The results of a study at the University of Chicago and Center for Talent Innovation highlighted this. Workers who feel unchecked biases among peers and supervisors say they are three times more likely to withhold ideas and marketing solutions, and they are three times as likely to be disengaged.

As with the pendulum swing between cubicles and the open-plan, the goal is not to remove biases – even if that were possible. Instead, for true cognitive openness, we can acknowledge our biases and learn to temporarily dissolve them.

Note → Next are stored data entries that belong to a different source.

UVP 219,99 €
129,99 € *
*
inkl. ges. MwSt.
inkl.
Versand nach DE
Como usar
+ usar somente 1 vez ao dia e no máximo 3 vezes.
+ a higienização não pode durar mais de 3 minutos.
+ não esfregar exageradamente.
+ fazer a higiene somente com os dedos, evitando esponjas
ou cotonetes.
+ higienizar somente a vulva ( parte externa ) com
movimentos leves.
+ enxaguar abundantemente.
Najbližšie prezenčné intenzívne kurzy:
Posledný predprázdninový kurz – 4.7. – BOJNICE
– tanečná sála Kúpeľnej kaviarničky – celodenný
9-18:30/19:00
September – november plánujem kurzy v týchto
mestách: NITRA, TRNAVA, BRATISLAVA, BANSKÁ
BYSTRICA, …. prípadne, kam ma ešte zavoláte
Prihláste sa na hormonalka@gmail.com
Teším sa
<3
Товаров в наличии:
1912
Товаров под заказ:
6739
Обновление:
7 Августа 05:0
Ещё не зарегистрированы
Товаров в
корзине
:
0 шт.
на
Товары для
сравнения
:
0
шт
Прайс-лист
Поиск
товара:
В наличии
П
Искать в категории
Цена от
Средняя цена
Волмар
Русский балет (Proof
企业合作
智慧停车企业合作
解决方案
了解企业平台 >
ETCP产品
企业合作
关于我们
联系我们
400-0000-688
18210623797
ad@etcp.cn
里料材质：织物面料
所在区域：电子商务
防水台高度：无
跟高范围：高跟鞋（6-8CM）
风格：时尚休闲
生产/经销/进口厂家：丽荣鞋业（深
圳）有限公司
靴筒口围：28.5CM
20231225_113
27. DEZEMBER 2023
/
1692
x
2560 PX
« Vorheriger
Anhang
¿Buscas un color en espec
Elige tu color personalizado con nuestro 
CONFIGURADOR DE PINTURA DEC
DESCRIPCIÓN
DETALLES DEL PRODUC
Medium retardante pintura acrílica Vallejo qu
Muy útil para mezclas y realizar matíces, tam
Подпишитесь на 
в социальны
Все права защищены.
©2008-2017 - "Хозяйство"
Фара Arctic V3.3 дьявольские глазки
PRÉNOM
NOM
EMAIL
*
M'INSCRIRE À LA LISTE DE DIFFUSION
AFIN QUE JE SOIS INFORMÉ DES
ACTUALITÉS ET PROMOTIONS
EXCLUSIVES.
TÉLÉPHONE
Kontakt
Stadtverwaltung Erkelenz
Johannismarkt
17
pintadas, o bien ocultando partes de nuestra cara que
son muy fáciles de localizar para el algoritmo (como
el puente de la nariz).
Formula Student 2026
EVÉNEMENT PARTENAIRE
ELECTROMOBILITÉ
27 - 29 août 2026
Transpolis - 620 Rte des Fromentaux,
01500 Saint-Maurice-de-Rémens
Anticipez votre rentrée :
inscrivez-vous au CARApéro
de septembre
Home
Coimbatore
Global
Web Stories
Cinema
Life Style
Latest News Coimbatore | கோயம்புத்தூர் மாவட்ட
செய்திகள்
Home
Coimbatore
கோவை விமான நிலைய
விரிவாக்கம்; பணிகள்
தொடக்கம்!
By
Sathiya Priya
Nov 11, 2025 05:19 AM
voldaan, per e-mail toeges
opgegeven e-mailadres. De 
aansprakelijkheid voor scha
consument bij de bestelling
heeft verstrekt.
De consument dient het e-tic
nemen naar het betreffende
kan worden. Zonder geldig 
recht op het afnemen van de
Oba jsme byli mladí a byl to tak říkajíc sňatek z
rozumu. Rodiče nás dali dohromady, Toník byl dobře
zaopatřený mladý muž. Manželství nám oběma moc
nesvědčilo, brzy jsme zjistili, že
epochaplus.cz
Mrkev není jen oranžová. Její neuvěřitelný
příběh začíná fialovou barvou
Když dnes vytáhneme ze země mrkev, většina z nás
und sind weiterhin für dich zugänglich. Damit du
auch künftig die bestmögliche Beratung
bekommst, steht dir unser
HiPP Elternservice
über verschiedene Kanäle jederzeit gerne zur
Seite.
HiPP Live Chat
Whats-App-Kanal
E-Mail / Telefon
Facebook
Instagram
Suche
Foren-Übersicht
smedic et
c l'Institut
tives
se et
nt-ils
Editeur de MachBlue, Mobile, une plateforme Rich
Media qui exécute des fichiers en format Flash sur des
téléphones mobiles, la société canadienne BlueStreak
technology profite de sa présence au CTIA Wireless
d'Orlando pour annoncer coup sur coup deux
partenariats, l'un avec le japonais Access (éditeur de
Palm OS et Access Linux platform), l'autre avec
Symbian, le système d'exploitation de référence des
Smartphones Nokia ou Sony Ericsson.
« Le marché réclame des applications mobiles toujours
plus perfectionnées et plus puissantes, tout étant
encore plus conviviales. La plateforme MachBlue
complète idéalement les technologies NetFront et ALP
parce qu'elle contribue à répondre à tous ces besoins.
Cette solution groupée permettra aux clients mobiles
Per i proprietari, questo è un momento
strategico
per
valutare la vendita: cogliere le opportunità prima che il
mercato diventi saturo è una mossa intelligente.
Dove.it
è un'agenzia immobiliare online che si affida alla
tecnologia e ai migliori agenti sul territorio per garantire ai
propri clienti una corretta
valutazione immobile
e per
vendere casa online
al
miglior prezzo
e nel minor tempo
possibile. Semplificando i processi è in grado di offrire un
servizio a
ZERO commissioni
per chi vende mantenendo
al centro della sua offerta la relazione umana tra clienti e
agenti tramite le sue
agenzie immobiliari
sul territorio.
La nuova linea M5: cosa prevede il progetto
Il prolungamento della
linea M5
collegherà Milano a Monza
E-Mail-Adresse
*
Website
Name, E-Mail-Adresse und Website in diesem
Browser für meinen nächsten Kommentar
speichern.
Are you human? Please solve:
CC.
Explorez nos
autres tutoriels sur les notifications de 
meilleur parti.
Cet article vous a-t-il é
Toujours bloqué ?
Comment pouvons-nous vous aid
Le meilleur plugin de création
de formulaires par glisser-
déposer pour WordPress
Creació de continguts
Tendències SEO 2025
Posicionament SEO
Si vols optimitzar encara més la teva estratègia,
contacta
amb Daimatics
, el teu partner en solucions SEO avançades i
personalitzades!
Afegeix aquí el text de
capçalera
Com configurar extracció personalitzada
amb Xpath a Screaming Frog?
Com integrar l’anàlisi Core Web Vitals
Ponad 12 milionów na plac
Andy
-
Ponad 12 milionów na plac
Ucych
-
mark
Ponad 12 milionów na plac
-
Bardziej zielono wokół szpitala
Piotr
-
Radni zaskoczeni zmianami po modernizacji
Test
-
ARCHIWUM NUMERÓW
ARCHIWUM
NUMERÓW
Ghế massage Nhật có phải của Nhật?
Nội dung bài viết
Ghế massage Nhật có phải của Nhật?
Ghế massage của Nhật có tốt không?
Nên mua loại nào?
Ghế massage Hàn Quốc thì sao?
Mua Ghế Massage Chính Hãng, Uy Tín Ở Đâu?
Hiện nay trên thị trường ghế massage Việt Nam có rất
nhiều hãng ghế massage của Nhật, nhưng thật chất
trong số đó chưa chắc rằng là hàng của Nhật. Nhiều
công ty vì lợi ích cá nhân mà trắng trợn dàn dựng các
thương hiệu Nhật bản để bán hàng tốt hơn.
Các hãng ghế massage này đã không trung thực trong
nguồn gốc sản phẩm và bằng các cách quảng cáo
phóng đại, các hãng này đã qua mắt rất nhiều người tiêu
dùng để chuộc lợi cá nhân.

Bias dissolution is one of the key functions of our human experience of wonder. Wonder is the singular experience when, even for a fleeting moment, our biased ways of seeing, relating, and creating dissolve so we can see again what is true, real, and beautiful. In doing so, we can see one another for who we are in real and true and, yes, beautiful ways.

This momentary bias dissolution is directly tied to one of what many psychologists have referred to as The Big 5 Personality Traits:

  • Openness to Experience
  • Extroversion
  • Neuroticism
  • Agreeableness
  • Conscientiousness

Openness to experience is the one psychological trait that most directly correlates with character strengths such as creativity, wisdom, gratitude, and appreciation.

The good news? You can foster a state of openness. You can train for more openness.

How to design for openness in yourself and in others

If you ask for input, open yourself to receive it

When you’re searching for novel solutions to a problem, it’s often possible to feel yourself shutting down any idea that feels uncomfortable, or challenging.

Pause. Recalibrate.

Instead of looking for answers which confirm what you already know, let your invited collaborator know you’re open to what they’re saying. Invite them to ask you questions out of curiosity or in turn, ask them more open-ended questions to explore possibilities together.

Open yourself to feedback from everyone, not just certain people

It’s only human to form quick judgmental biases towards other people. However, in the workplace, this can become a problem if you are forming assumptions of others that damages your ability to form a team. You may find that your unconscious biases are sizing up another team member, rather than giving them space for their idea.

The next time you’re in a meeting or a collaborative session with a team member, notice if you’re sizing up their ideas. If so, rub your temples – where a closed state literally creates physical tension – and repeat quietly to yourself, “Open up instead of size up.” It works.

Open yourself to your own ideas

Part of the practice of becoming confident in your creativity or thought leadership is trusting your own ideas. Doing so requires you to become more aware of your own thoughts as they flit by like fish in an aquarium.

Before you ask for input from other people on an idea, observe if your inner critic has shut down your own idea. Have you written down the idea in your Idea Daybook? If not, do so. Take just five timed minutes to explore the idea and its possibilities. Doing so seeds the idea in the fertile soil of your unconscious.

Before you ask someone else for input, give your unconscious two days to water it. Follow up with five minutes of writing for each of the following two days – I prefer mornings and evenings before bed where my conscious and unconscious minds communicate more freely. This builds an open trust toward your own thinking and ideas.

If you’re sizing up yourself too rigidly, you’re probably judging other people too harshly.

A smart, whole-hearted, open-minded work culture and culture at large is possible to create. And it’s necessary for our times.